TASK GOAL:
Reproduce the following lines word for word, omitting the pictures.

EXTRACTED INFORMATION:
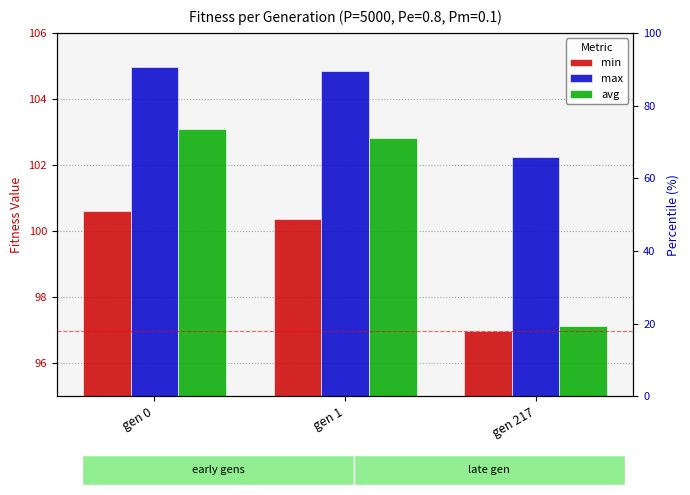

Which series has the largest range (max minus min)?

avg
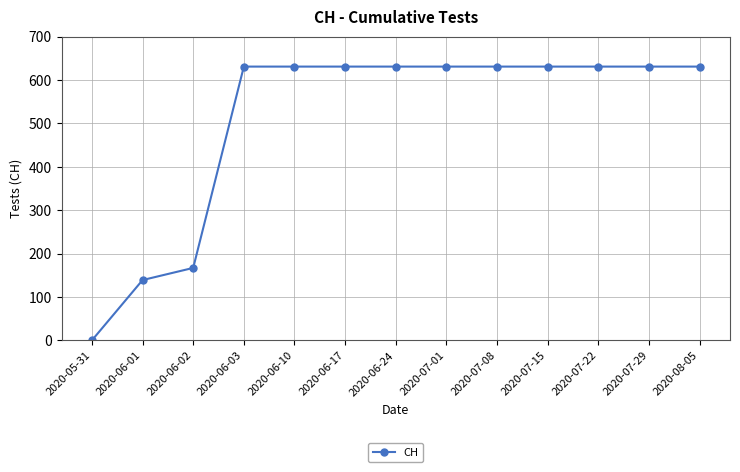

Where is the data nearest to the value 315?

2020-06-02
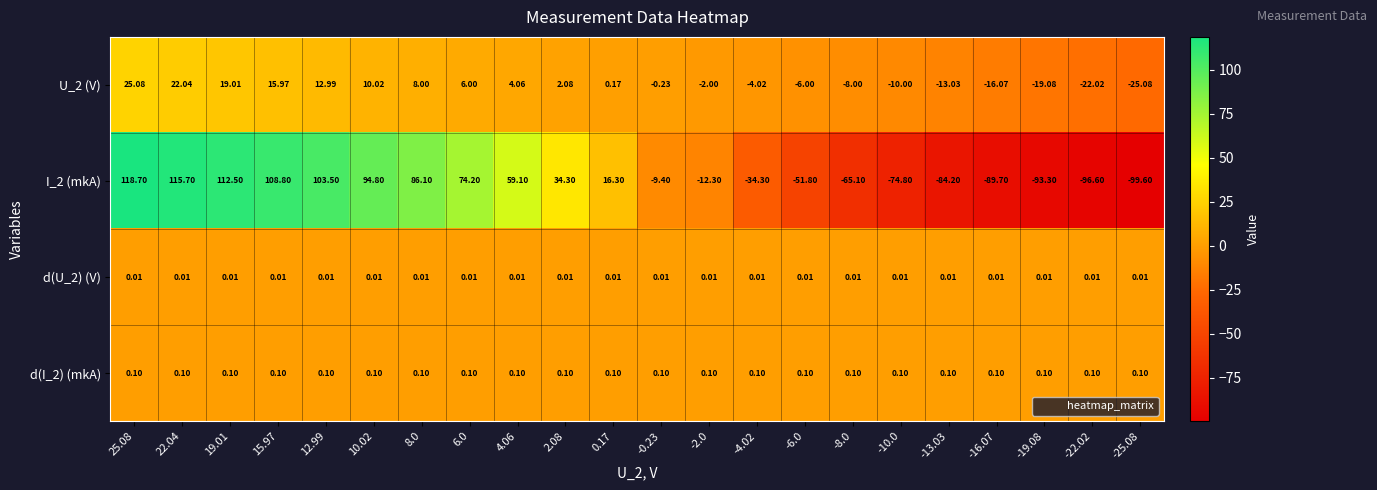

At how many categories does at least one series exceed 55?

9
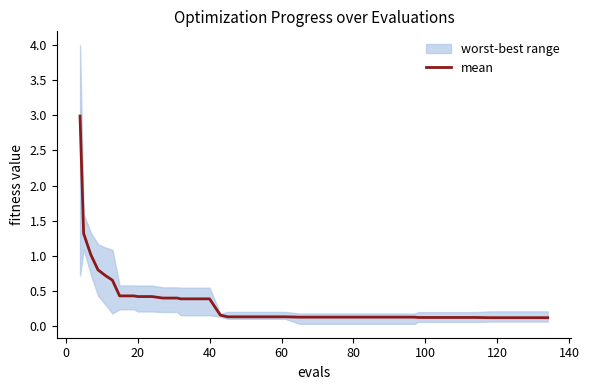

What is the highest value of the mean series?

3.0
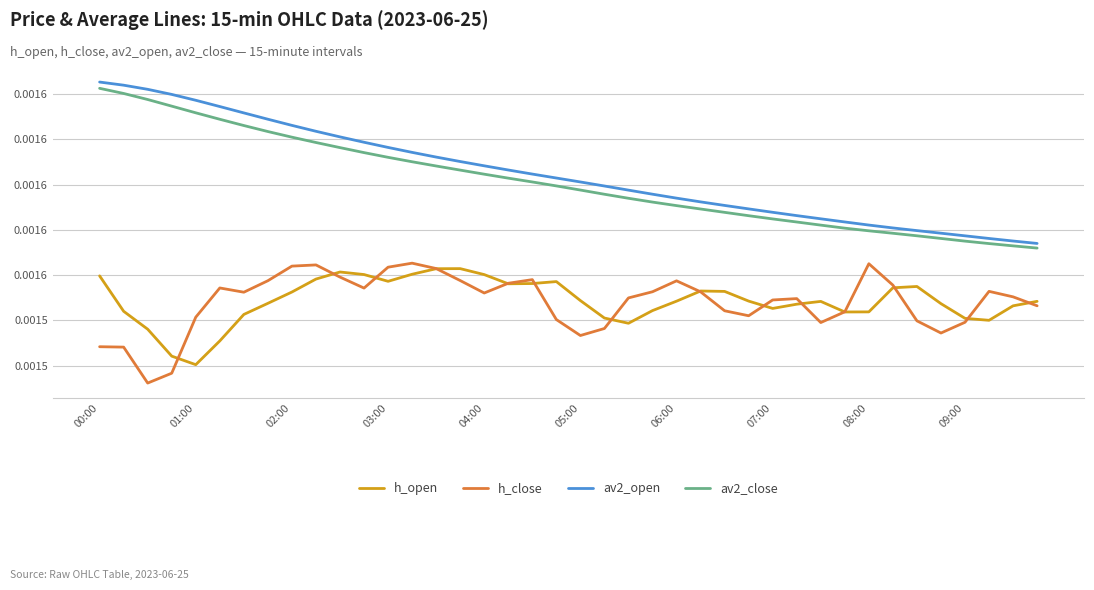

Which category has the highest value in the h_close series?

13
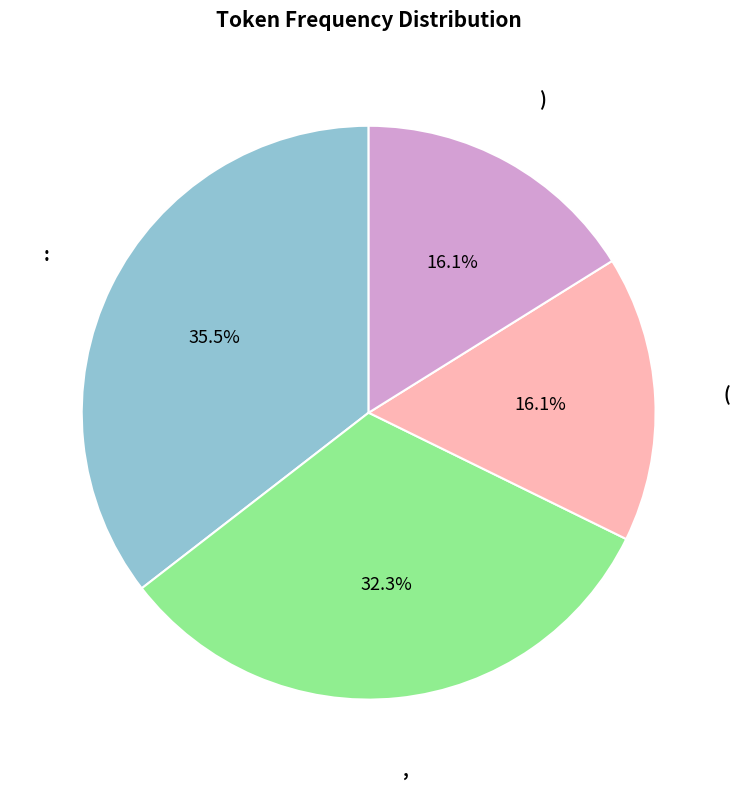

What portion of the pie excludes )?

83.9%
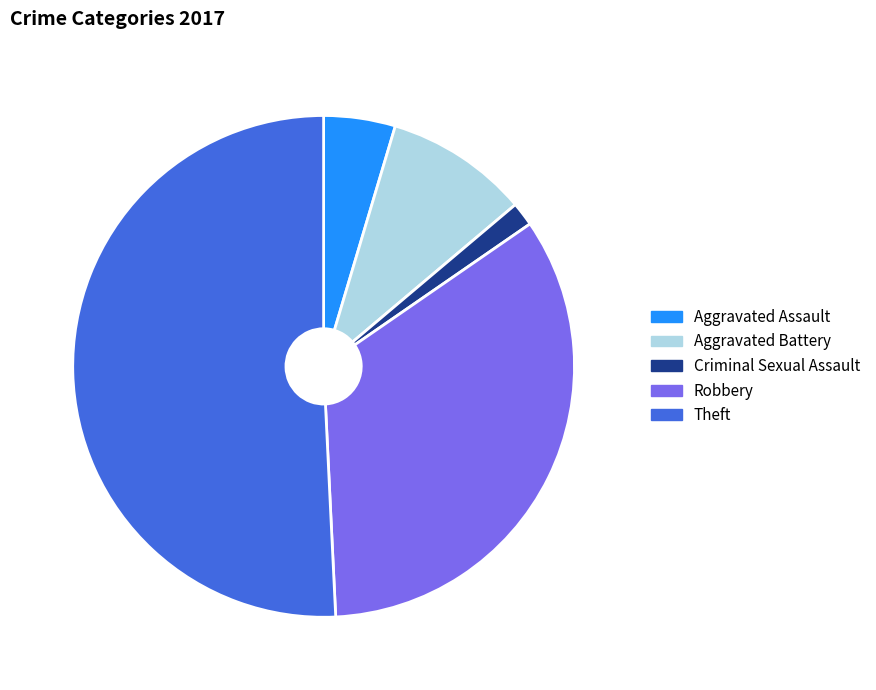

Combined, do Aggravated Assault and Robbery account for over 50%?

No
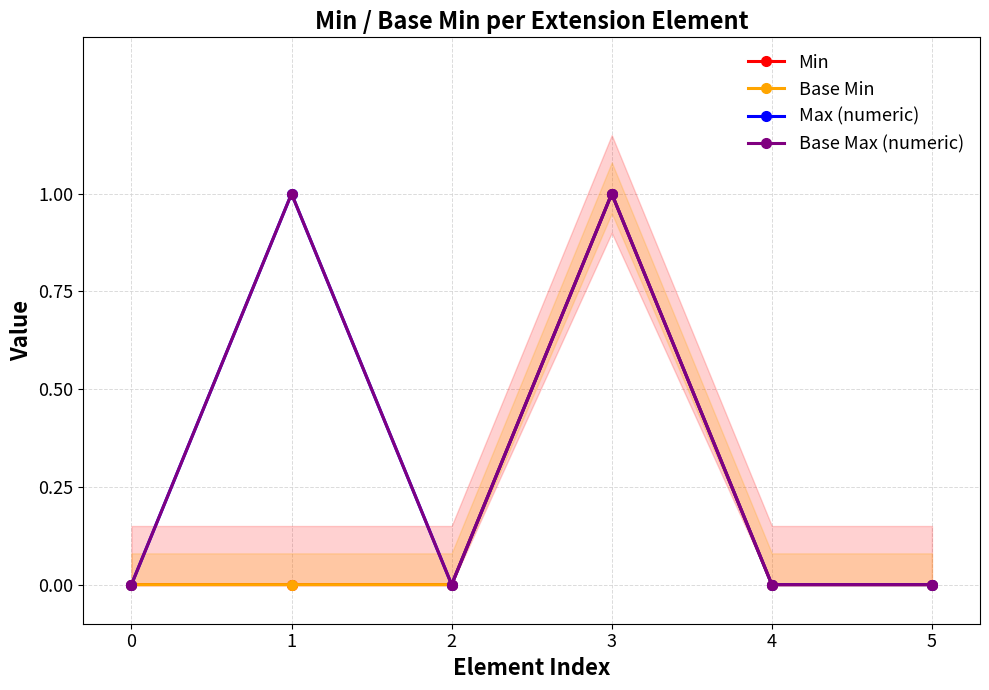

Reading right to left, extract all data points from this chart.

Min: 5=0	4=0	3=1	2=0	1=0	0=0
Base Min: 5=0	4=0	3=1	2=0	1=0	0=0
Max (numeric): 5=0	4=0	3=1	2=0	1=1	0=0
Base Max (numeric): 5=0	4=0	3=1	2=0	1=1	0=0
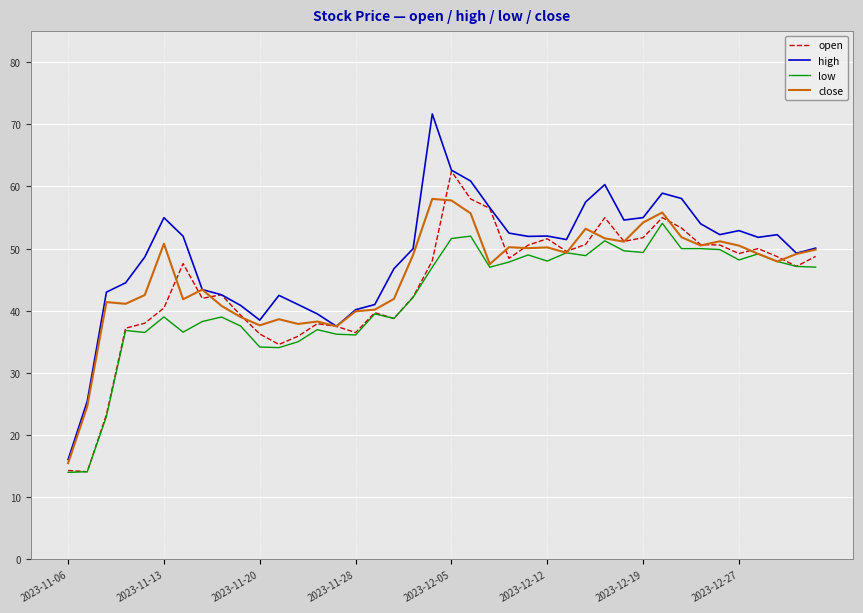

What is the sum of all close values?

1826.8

SOLUTION TO THIS PROBLEM:
Which series has the largest range (max minus min)?

avg

Where is the data nearest to the value 315?

2020-06-02

At how many categories does at least one series exceed 55?

9

What is the highest value of the mean series?

3.0

Which category has the highest value in the h_close series?

13

What portion of the pie excludes )?

83.9%

Combined, do Aggravated Assault and Robbery account for over 50%?

No

Reading right to left, extract all data points from this chart.

Min: 5=0	4=0	3=1	2=0	1=0	0=0
Base Min: 5=0	4=0	3=1	2=0	1=0	0=0
Max (numeric): 5=0	4=0	3=1	2=0	1=1	0=0
Base Max (numeric): 5=0	4=0	3=1	2=0	1=1	0=0

What is the sum of all close values?

1826.8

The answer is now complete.